In artistic production, we find similar territories. Current strategies typically displace the authorial in favor of the performative and/or instrumental. We see this in particular through the marked pursuit of parametric design tools in schools of architecture. These tools allow for the hand of the maker to disappear behind sophisticated mathematical equations; input and output are disassociated and distanced. The process creates novel fields and forms, embedded with logic (and occasionally meaning). The work is valued precisely for its capacity to become both unique and ubiquitous. It is at once the rule and the result.

For some amongst us, the drawing is a self-indulgent and willful artifact of another age. It is seen as something constructed of and by the singular individual, and it reifies the omniscient position of its maker and his/her privileged points of view. For others, drawing is less noun and more verb; it suggests a process of looking, seeing, and/or thinking through its making. Drawing in this way is focused on the process of its own conception, with somewhat less emphasis on visual stills or resultants. The parametric equations of digital models, at a certain level, can be understood as one particular case of this more broadly defined process.
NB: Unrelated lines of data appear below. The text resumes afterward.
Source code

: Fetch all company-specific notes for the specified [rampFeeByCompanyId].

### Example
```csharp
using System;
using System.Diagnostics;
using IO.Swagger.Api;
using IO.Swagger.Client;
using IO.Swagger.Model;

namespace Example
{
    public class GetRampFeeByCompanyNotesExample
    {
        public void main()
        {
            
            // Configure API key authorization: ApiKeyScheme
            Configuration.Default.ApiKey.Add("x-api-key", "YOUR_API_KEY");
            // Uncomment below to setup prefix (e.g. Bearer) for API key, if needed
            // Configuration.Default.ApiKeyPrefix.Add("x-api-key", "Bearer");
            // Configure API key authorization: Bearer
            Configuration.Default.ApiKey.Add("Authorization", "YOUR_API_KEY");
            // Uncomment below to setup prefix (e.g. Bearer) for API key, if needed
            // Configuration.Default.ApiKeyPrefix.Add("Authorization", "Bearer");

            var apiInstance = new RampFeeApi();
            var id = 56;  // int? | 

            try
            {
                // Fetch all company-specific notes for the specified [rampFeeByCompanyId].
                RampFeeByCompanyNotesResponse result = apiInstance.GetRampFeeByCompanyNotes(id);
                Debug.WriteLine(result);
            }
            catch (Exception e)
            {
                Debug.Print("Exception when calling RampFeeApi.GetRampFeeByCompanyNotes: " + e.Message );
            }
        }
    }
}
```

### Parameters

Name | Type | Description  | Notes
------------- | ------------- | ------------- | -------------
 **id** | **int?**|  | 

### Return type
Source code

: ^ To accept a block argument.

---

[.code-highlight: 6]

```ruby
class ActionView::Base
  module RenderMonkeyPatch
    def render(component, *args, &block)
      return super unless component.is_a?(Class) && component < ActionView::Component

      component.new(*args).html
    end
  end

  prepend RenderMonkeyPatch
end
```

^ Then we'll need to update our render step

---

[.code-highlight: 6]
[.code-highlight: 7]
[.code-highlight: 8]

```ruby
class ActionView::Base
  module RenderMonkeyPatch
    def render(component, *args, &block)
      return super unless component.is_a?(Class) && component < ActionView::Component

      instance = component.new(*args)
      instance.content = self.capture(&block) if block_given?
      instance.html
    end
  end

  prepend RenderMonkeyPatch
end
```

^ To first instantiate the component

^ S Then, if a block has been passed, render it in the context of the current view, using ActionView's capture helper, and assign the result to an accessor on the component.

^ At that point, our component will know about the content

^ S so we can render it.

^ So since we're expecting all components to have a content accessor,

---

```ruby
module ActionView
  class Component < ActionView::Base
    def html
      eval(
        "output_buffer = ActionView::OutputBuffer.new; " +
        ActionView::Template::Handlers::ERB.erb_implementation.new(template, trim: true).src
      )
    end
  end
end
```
And like its newer digital progeny, drawings can inscribe within themselves logic, methodology, and meaning while camouflaging the various modes of their own fabrication. Serving as both a tool for analysis and one of synthesis, drawings can be shaped by the instructions, intent, and meaning embedded within them.

The drawing is challenged to do more than describe an isolated frame of the thinking process, however. It is not enough to provide one still image, excerpted and culled from many. But rather, I would suggest that the drawing has the unique possibility of becoming many frames, many multiple and competing narratives, of which and within which architecture can be constructed.

This paper is fundamentally interested in drawing as an indeterminate and intermediary field, both foreground and background, figure and ground. I am interested in considering its instrumental role without overly romancing its craft. As a particular case study, this paper considers strategies for occupation of variable landscapes, biological processes, and local ecologies. It engages drawing as a principal process of analysis and invention, where both field and figure are pursued within changing temporal conditions.

This paper was presented at the Biannual Conference of the Design Communication Association in Bozeman, Montana on 10 September 2010.  It was subsequently included in the referred proceedings of the conference.